Thursday, September 3, 2009

How to win the Github contest

That was the question.

I only found out about the contest about 3 days before it ended. My Bloglines queue was showing 7000+ posts unread (as usual) and during a quick cleanup run--where I try to at least skim over the headers in my favorite folders--I found out about the contest.

The Netflix mention was a little funny, because I remembered downloading a huge file (1TB?) for _their_ contest and never even wrote a single line of code to process it. I still have to try to find it (now that their contest seems to be over) to free up some drive space :P.

This sums up my lack of free time and lack of resources rant. I still wanted to participate in the Github contest because it reminded me of the AppWatch days. We had a "people who like this app also like these apps" thing going on (inspired by the early Amazon features I think--this was early 1999) and I thought it was really cool and useful. That one ran as a perl script in the middle of the night, basically doing a recursive SQL query and fetching the results. It took about 5 min to run and not that much RAM (we "only" tracked about 2,000 apps and had a few thousand registered users).

So I had a motive, a few rusty tools (an AMD box built in 2001, 1GB RAM, half of that free--it's an old fileserver, my work machines are overloaded enough without running 100% CPU background tasks) and not much time. I knew that Ruby was not the right language for this but I wanted to give it a go. After all, what matters is how you solve the problem, not how fast you can process data structures. Right?

Yes, right. After spending a bit of time on the problem I realized a few things:

1) In order to get better scores in the contest, I'd need a faster language (C++ was my next choice if I had the time) and more free RAM;
2) I didn't think that the problem that inspired the contest would be solved, even if I achieved the maximum score (more on this later);
3) I still wanted to get a decent score.

And so I mostly abandoned my initial attempt (I think I found some time to make it somewhat "better", but after that my next idea used way too much RAM) and wondered how I could use the "open" nature of the contest to produce better results (with way less effort). I'm not a big fan of most free-form social classification techniques, because they're easily sabotaged and depend too much on the specific few that have a public or hidden interest in the matter at hand. But crowdsourcing is interesting to me because one gets to pick the crowd, i.e. you retain "editorial control" over the results.

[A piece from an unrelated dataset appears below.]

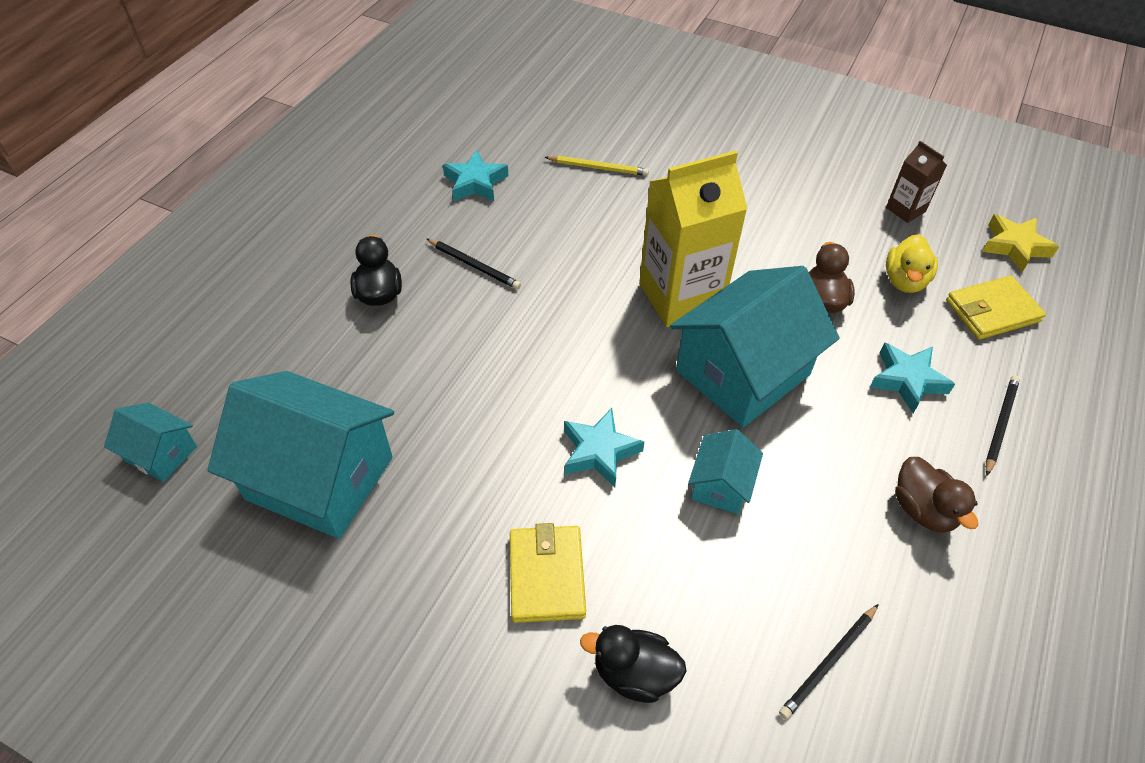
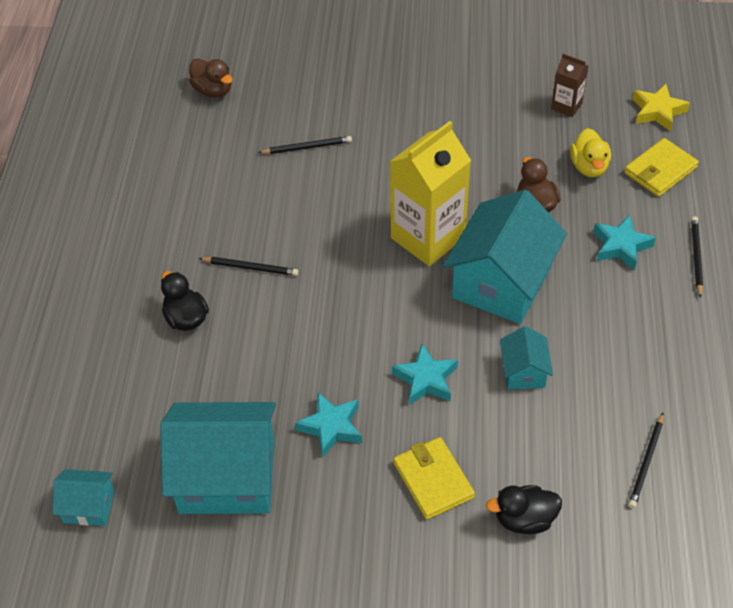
camera: 20 degrees left, 0 degrees up
turquoise star [443,150,508,201] -> turquoise star moved to [295,392,362,457]
yellow pencil [545,156,649,176] -> black pencil [258,136,352,154]
brown duck [895,457,978,533] -> brown duck moved to [189,58,233,98]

To a trained mathematician this is of course ludicrous, but you can't escape the common sense behind crowdsourcing: "all of us is better than any of us". There's got to be a way to take each person's best effort and make the whole better than its best part.

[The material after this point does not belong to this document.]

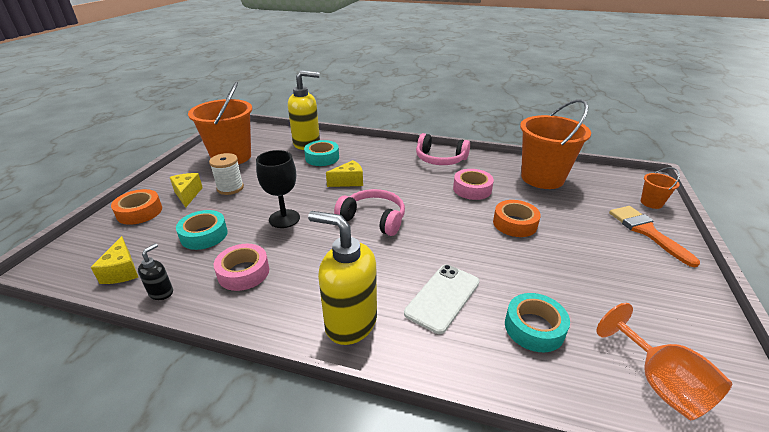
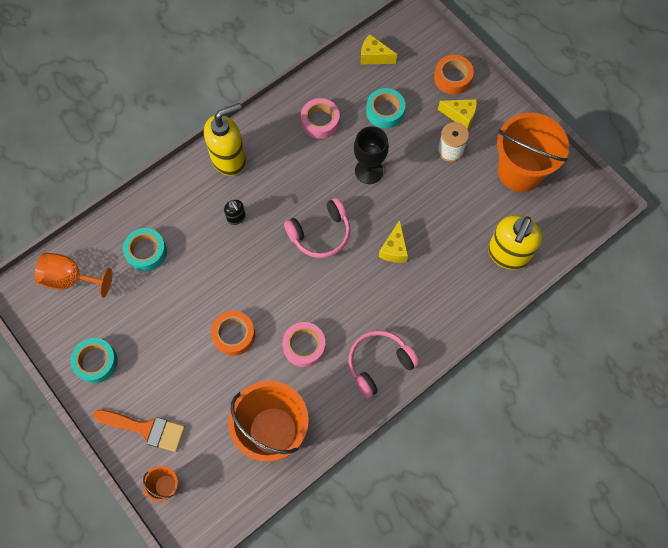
camera: 125 degrees right, 35 degrees up
black soap dispenser [138,243,173,300] -> black soap dispenser moved to [224,200,246,225]
turquoise tape [304,140,339,166] -> turquoise tape moved to [70,338,118,383]
white phone [404,265,479,334] -> none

I tried creating a crowdsourced compilation of the top results in the contest. This was very quick-and-dirty, I only ran it 3 or 4 times with similar data and little tweaking. It got me a 3rd spot in the rankings but IMHO proved me wrong. The data was too disperse to be properly weighted and reconstructed, and still keep its core value. In effect, the data was hard to blend, and my only tweaking option was to get even more similar to the top results, but not improve on them.

The few other entries I looked at looked pretty nice (code-wise) and used widely different approaches, which _should_ have resulted in a good crowdsourced blend. From a quick read of the related posts after the constest ended, this was not necessarily the case. It seems that there were plenty of other people trying indirect techniques similar to mine, which didn't really add any "intelligence" to the mix. Maybe my attempt was based on too many others like it, and that's why the results didn't improve as expected.

My goal was of course not to win the contest, I just wanted to try something out, and having the code right there available to other people to see and play with was the main drive for actually doing it. It was fun to see other people talking about it and getting new ideas from it.

So lets get back to "solving the problem". AFAICT the contest was about a data set that was processed to remove a few semi-random parts, and the goal was to guess the missing parts. This is fine and may lead to interesting discussions, but in my mind doesn't solve the problem. The problem should be: "how can we improve our recommendation system" and not "how can we anticipate what people will choose on their own".

Because people are not good at choosing. The fact that they made a choice doesn't mean it is the right one, even for themselves. There's time constraints involved, false assumptions, preconceptions, etc. I'm acutely aware of the fact that I probably don't use all of the gems and plugins that I should, and I spend _a lot_ of time evaluating tools. If you have a list of the products I currently use, then you know which products I use, that's it. And I already know which products I use :P

My point is, there were a lot of great entries that didn't get good scores. They were based on good ideas that would actually improve the overall productivity and maintainability for those who followed their advice. And quite frankly, I think that with that goal in mind, the crowdsource model would have fared a lot better.

With that in mind, I understand that to come up with a contest you need rules and goals, and you need a scoring system and all of that. I'm not criticizing the contest--I think it was great and I and lots of other people had a blast participating. I'm just saying that to actually come up with a better recommendation system there's a lot more that has to be considered. And from my experience both trying to figure out the solution to these problems, and trying to apply them to my daily tool/product/beer choosing needs, I still think that a self-refining-crowdsourced-over-time approach kicks the most ass!